Apesar da satisfação geral dos trabalhadores, provavelmente só de forma parcial se conseguiu demonstrar o potencial de conciliação entre a vida profissional e familiar que o teletrabalho acarreta, uma vez que a sua aplicação ocorreu num contexto muito excepcional, marcado pelo confinamento obrigatório e por uma grande pressão emocional, a par do encerramento das escolas, o que significou também para muitas famílias a necessidade de conjugar o teletrabalho com a assistência aos filhos.

Se as vantagens ficaram evidenciadas, este contexto excepcional realçou também algumas fragilidades e o quão atrasada está no nosso país a necessária regulamentação do teletrabalho. Vimos aumentar as horas de trabalho para lá do período normal, a colocação dos “custos de produção” a cargo dos trabalhadores, ou o surgimento de dificuldades no exercício dos poderes de autoridade e direcção do empregador. Assistimos também a algumas situações de atropelos aos direitos dos trabalhadores, patentes em alguns casos de negação de certos benefícios contratualmente previstos (como o subsídio de refeição) ou de uma excessiva intromissão nas suas vidas privadas, e a uma maior dificuldade de actuação da ACT.

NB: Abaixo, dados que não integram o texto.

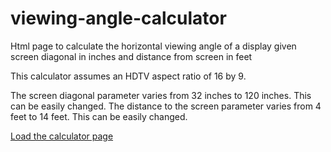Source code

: # viewing-angle-calculator
Html page to calculate the horizontal viewing angle of a display given screen diagonal in inches and distance from screen in feet

This calculator assumes an HDTV aspect ratio of 16 by 9.

The screen diagonal parameter varies from 32 inches to 120 inches.  This can be easily changed.
The distance to the screen parameter varies from 4 feet to 14 feet.  This can be easily changed.

[Load the calculator page](./viewing_angle1.html)
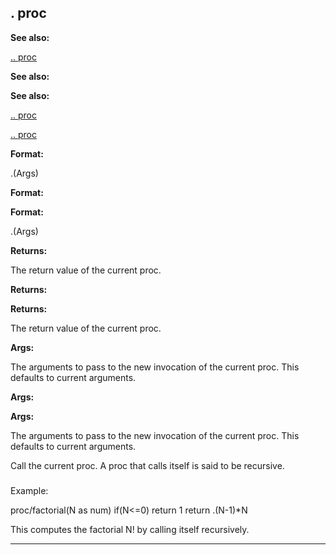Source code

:

 . proc
--------




**See also:** 


[.. proc](#/proc/%2e%2e) 



**See also:** 

**See also:**

[.. proc](#/proc/%2e%2e) 

[.. proc](#/proc/%2e%2e)


**Format:** 


 .(Args)
 


**Format:** 

**Format:**

 .(Args)



**Returns:** 


 The return value of the current proc.
 


**Returns:** 

**Returns:**

 The return value of the current proc.



**Args:** 


 The arguments to pass to the new invocation of the current proc. This
 defaults to current arguments.
 


**Args:** 

**Args:**

 The arguments to pass to the new invocation of the current proc. This
 defaults to current arguments.


 Call the current proc. A proc that calls itself is said to be recursive.



### 
 Example:



 proc/factorial(N as num)
 if(N<=0) return 1
 return .(N-1)\*N


 This computes the factorial N! by calling itself recursively.





---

Mas veja-se que, se por um lado a realidade do teletrabalho em contexto de crise sanitária tem particularidades próprias que não se repercutem para lá desta fase, por outro, anteciparam-se fragilidades que podem e devem ser dirimidas se se pretende uma maior promoção do teletrabalho, numa perspectiva de “smart working”, que permita aliar uma maior conciliação da vida pessoal e profissional à redução da pegada carbónica, associada às deslocações para o trabalho e à redução das desigualdades sociais ou regionais.

Qualquer crise, bem sabemos, afectará mais os mais vulneráveis, e também aqui o teletrabalho pode trazer vantagens para a promoção de uma maior inclusão, como é o caso das pessoas com deficiência, assim como para a diminuição das assimetrias regionais, captando talento para zonas menos povoadas do país. Mas devemos permanecer vigilantes relativamente aos efeitos quanto à especial dificuldade de conciliação entre a vida profissional e laboral para as mulheres, que assumem maioritariamente o papel de cuidadoras ou da assistência aos filhos, acautelando que as metas e os objectivos até aqui traçados no que respeita à igualdade de género não ficam para trás.

Só uma efectiva regulamentação do teletrabalho pode superar estes problemas. E, por isso mesmo, o PAN, na passada sexta-feira, lançou ao Parlamento o desafio de assumir a regulamentação séria e rigorosa do teletrabalho como uma das tarefas prioritárias para os próximos meses. Só assim resolveremos estes problemas e poderemos garantir que a experiência das últimas semanas tem condições para ser uma aposta séria no futuro e que não passará de um fugaz projecto-piloto ou mera utopia.

A autora escreve de acordo com a antiga ortografia.